- Ortonville Township Location within the state of Minnesota
- Coordinates: 45°18′12″N 96°26′25″W﻿ / ﻿45.30333°N 96.44028°W
- Country: United States
- State: Minnesota
- County: Big Stone

Area
- • Total: 18.6 sq mi (48.3 km^{2})
- • Land: 17.6 sq mi (45.5 km^{2})
- • Water: 1.1 sq mi (2.8 km^{2})
- Elevation: 1,066 ft (325 m)

Population (2010)
- • Total: 2,011
- • Density: 114/sq mi (44.2/km^{2})
- Time zone: UTC-6 (Central (CST))
- • Summer (DST): UTC-5 (CDT)
- ZIP code: 56278
- Area code: 320
- FIPS code: 27-48724
- GNIS feature ID: 0665221

= Ortonville Township, Big Stone County, Minnesota =

Township in Minnesota, United States

Ortonville Township is a township in Big Stone County, Minnesota, United States. The population was 2,011 as of the 2010 census.

==History==
The first white settlement at Ortonville Township was made in the early 1870s. It was named for Cornelius Knute Orton, an early settler.

==Geography==
According to the United States Census Bureau, the township has a total area of 48.3 sqkm, of which 45.5 sqkm is land and 2.8 sqkm, or 5.73%, is water.

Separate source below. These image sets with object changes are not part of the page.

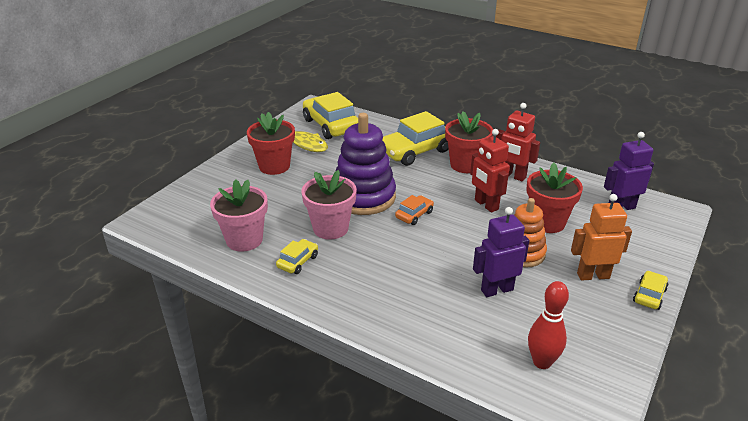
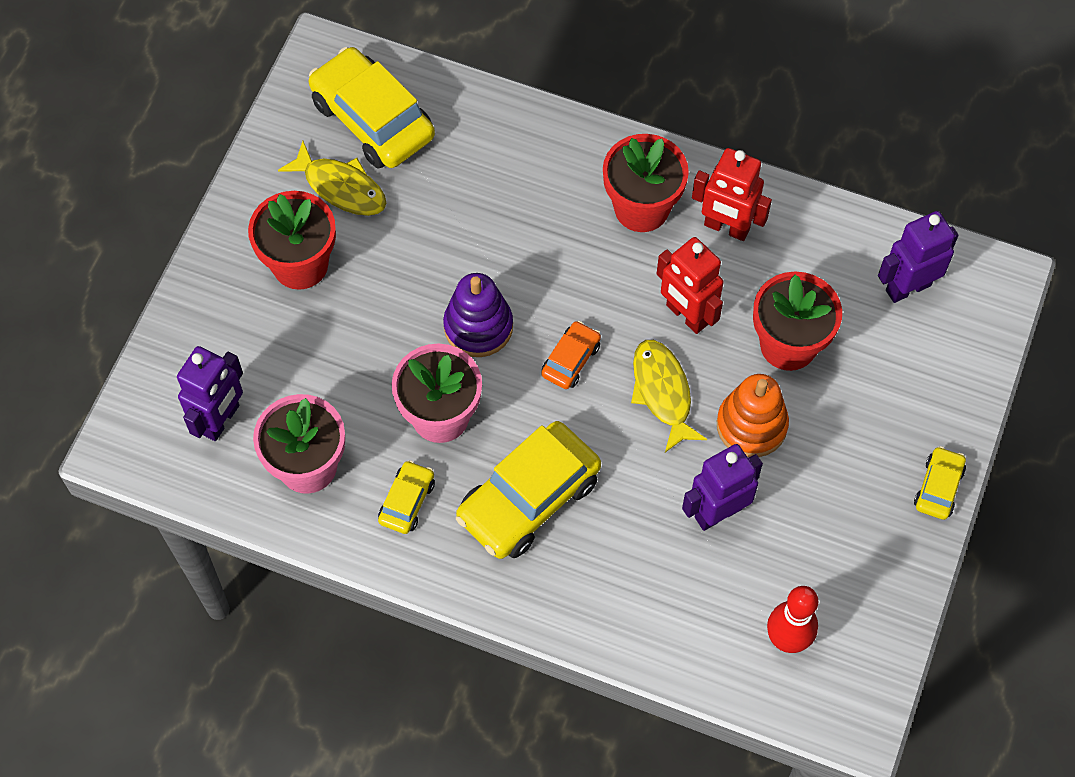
camera: 10 degrees left, 30 degrees up
(203, 216) = (221, 420): none -> purple robot
(364, 197) = (478, 326): purple stacking toy -> purple stacking toy, size x0.63
(415, 151) = (546, 179): yellow car -> yellow car (528, 498)
(467, 233) = (662, 392): none -> yellow fish
(593, 275) = (858, 458): orange robot -> none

===Cities, towns, villages===
- Ortonville (vast majority)

===Unincorporated towns===
- Cashtown at
(This list is based on USGS data and may include former settlements.)

===Major highways===
- U.S. Route 12
- U.S. Route 75
- Minnesota State Highway 7

===Lakes===
- Big Stone Lake (east edge)
- Lindgren Lake
- Munnwyler Lake
- Walter Lake

===Adjacent townships===
- Big Stone Township (north)
- Otrey Township (northeast)
- Odessa Township (east)
- Yellow Bank Township, Lac qui Parle County (south)

===Cemeteries===
The township contains Mound Cemetery.

==Demographics==
As of the census of 2000, there were 2,287 people, 977 households, and 635 families residing in the township. The population density was 131.1 PD/sqmi. There were 1,189 housing units at an average density of 68.2 /sqmi. The racial makeup of the township was 97.77% White, 0.39% African American, 0.83% Native American, 0.09% Asian, 0.31% from other races, and 0.61% from two or more races. Hispanic or Latino of any race were 0.57% of the population.

There were 977 households, out of which 28.0% had children under the age of 18 living with them, 54.7% were married couples living together, 7.7% had a female householder with no husband present, and 35.0% were non-families. 33.1% of all households were made up of individuals, and 20.0% had someone living alone who was 65 years of age or older. The average household size was 2.26 and the average family size was 2.87.

In the township the population was spread out, with 23.8% under the age of 18, 5.1% from 18 to 24, 20.1% from 25 to 44, 24.8% from 45 to 64, and 26.2% who were 65 years of age or older. The median age was 46 years. For every 100 females, there were 85.9 males. For every 100 females age 18 and over, there were 81.6 males.

The median income for a household in the township was $30,000, and the median income for a family was $38,486. Males had a median income of $30,250 versus $20,101 for females. The per capita income for the township was $16,873. About 6.8% of families and 9.3% of the population were below the poverty line, including 9.2% of those under age 18 and 9.1% of those age 65 or over.